At a conference ysterday, I spoke to someone who thought that Google’s translation algorithm was a triumph of Chaotic-aligned AI, because none of the people on the translation team spoke Arabic and yet they built an Arabic translator using a massive corpus of data. And I said that, while I wasn’t familiar in detail with Google’s translator, the little I knew about it led me to believe that they were using well-understood algorithms—Bayesian ones, in fact—and that if no one on the translation team knew any Arabic, this was no more significant than Deep Blue’s programmers playing poor chess.

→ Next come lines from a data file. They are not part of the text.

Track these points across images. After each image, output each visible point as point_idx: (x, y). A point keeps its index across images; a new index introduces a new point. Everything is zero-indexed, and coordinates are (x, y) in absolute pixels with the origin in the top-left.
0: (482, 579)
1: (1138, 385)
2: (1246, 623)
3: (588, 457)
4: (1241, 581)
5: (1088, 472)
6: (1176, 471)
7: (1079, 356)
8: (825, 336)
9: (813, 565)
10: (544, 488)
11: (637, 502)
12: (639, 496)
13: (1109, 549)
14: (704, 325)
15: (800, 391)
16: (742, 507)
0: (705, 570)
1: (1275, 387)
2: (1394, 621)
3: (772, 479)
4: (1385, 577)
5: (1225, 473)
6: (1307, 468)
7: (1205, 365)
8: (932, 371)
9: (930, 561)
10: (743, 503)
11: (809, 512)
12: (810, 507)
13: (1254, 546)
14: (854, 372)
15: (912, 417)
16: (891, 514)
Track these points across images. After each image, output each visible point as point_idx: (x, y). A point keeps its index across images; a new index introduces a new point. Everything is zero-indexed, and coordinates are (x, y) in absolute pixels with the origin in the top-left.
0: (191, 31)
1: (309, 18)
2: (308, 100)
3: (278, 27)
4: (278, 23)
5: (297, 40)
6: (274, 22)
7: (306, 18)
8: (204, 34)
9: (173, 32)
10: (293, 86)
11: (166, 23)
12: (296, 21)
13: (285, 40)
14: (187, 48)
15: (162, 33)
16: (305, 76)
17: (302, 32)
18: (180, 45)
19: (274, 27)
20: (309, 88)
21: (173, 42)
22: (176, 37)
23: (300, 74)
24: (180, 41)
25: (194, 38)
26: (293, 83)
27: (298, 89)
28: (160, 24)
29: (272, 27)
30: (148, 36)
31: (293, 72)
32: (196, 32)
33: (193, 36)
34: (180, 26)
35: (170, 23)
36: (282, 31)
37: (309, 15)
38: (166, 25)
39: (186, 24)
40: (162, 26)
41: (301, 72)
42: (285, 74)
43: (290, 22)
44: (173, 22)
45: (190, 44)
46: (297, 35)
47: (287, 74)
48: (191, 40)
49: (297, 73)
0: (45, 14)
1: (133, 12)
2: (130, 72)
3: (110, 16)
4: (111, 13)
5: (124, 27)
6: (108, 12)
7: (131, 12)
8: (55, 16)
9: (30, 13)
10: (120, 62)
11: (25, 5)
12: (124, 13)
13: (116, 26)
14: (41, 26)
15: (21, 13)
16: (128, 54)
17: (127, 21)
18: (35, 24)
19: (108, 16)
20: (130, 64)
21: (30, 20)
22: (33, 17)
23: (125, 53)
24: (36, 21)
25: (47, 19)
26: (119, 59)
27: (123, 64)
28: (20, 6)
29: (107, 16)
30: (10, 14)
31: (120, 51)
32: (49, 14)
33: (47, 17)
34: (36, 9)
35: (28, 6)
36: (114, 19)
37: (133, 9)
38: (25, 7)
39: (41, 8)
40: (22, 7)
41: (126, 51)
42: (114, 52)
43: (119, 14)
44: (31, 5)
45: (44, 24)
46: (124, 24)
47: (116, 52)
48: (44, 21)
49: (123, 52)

Since Peter Norvig also happened to be at the conference, I asked him about it, and Norvig said that they started out doing an actual Bayesian calculation, but then took a couple of steps away. I remarked, “Well, you probably weren’t doing the real Bayesian calculation anyway—assuming conditional independence where it doesn’t exist, and stuff”, and Norvig said, “Yes, so we’ve already established what kind of algorithm it is, and now we’re just haggling over the price.”

Where does that fit into the axis of logical AI and neural nets? It doesn’t even talk to that axis. It’s just a different point in the design space.

The grand dichotomy is a lie—which is to say, a highly successful marketing campaign which managed to position two particular fragments of optimization as the Dark Side and Light Side of the Force.